In 1964, Granger executive produced World in Action which featured Seven Up! which in turn featured seven year olds with Michael Apted, who was the show's researcher who would subsequently visit as director of stand-alone programmes every seven years to chart the ups and downs of their lives and presented Granada’s regional programme Cinema during 1964 and 1965. He later in 1968 produce music programmes and executive produced of two drama series, The Inside Man (1969), about a psychiatrist-criminologist, and Wicked Women (1970), the stories of female Victorian criminals for the new London ITV company LWT.
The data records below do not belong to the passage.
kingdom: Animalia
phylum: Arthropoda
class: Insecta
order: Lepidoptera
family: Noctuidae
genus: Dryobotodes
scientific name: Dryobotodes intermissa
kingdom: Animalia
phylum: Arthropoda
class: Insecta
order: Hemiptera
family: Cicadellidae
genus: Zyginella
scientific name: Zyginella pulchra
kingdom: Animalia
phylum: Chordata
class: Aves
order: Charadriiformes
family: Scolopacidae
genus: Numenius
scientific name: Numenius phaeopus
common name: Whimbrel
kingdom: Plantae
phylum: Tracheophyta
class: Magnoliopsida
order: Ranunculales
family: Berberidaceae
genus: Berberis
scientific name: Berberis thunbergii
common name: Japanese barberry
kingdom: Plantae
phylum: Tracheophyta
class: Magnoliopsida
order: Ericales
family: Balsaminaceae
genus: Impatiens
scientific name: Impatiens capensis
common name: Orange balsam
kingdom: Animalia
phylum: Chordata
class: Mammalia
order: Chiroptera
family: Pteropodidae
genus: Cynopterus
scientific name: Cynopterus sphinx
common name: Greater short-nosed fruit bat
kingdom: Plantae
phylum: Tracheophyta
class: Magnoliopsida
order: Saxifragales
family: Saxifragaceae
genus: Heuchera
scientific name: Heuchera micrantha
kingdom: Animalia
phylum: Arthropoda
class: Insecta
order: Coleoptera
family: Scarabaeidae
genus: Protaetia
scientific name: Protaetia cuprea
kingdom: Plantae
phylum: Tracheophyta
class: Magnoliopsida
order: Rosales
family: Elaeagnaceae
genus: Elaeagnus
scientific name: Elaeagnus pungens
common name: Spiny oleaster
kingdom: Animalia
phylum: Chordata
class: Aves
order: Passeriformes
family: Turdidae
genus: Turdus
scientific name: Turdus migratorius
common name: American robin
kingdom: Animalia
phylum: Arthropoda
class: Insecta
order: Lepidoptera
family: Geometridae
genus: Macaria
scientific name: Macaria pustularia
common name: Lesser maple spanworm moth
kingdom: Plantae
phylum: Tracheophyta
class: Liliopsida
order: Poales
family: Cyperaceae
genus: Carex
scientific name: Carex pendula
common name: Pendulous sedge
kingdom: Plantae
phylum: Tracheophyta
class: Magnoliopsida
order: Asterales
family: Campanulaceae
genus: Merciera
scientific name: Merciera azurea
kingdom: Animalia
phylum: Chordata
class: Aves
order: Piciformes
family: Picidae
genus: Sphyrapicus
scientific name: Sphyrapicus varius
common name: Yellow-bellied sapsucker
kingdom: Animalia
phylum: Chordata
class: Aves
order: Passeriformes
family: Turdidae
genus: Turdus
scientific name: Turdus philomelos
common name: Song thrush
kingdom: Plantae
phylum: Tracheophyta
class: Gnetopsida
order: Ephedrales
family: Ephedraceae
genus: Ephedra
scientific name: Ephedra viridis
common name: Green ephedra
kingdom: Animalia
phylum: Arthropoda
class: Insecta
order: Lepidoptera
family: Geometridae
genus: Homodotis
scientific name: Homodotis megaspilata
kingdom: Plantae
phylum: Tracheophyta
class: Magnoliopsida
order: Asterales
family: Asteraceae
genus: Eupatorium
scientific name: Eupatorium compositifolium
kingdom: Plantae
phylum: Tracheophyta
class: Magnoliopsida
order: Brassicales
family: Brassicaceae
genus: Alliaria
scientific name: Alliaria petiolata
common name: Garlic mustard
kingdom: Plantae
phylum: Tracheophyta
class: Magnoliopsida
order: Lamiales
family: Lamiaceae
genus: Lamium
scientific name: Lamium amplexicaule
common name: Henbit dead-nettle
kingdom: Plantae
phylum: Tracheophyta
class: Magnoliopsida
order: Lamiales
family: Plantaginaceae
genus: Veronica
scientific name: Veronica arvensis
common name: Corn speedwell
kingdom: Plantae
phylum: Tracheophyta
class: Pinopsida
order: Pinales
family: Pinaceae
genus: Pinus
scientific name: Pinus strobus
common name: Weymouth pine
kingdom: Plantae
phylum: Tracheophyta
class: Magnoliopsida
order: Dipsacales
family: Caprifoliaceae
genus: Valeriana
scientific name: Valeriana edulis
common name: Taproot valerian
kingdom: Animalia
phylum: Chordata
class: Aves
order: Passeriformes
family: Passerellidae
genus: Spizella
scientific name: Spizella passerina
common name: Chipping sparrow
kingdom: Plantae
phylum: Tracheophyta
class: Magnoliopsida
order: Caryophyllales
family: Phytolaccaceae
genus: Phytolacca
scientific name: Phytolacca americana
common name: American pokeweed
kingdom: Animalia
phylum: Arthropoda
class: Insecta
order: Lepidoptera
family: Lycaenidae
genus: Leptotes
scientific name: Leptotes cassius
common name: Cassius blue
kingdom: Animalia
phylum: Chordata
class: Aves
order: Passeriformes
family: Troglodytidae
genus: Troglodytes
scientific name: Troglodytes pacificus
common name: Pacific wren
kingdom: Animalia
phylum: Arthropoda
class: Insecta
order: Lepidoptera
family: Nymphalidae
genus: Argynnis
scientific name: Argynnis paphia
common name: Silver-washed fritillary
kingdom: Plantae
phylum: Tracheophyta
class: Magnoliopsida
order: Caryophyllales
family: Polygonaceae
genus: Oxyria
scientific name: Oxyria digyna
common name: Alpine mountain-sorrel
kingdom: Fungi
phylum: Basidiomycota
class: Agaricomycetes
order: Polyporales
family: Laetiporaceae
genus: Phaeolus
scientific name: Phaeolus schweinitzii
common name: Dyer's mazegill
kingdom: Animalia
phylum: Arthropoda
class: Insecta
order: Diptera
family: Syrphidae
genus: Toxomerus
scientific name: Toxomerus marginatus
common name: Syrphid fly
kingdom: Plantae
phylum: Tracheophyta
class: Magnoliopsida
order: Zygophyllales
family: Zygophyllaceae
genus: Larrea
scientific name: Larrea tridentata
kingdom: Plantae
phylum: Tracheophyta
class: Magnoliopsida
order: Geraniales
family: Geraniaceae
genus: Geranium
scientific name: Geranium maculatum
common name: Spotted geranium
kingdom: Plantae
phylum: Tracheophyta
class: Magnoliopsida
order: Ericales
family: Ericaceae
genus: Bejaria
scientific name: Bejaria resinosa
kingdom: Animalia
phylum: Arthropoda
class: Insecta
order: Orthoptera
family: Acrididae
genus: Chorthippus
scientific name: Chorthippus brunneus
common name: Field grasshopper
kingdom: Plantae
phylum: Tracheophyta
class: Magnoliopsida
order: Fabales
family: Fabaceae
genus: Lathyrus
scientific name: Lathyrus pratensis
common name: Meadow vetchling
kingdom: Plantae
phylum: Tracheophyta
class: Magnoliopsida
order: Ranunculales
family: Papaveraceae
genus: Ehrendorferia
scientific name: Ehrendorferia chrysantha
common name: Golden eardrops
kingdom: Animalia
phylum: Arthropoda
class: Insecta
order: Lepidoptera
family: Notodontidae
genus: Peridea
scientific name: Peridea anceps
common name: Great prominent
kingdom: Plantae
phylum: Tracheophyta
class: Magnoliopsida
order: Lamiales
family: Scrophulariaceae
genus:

From 1969 to 1972, Granger was Olivier's, who was artistic director at the National Theatre, literary consultant. He then made the Bafta award-winning Country Matters (1972–73), based on stories by H. E. Bates and A. E. Coppard, the anthology series Laurence Olivier Presents (1976–78) for Granada, which he co-produced with Olivier, featuring six plays of the actor’s choice, all but one starring him. They included Tennessee Williams’s Cat on a Hot Tin Roof and Harold Pinter’s The Collection. He made in 1981, Brideshead Revisited starring Jeremy Irons and Laurence Olivier. He made two literary film adaptations with Sturridge such as A Handful of Dust (1988) and Where Angels Fear to Tread (1991) after leaving Granda in 1982.

== Later life and death ==
Granger entered a civil partnership with his partner from 1949 and interior director, Kenneth Partridge in 2006 until Partridge's death in 2015. Granger died on 29 November 2022.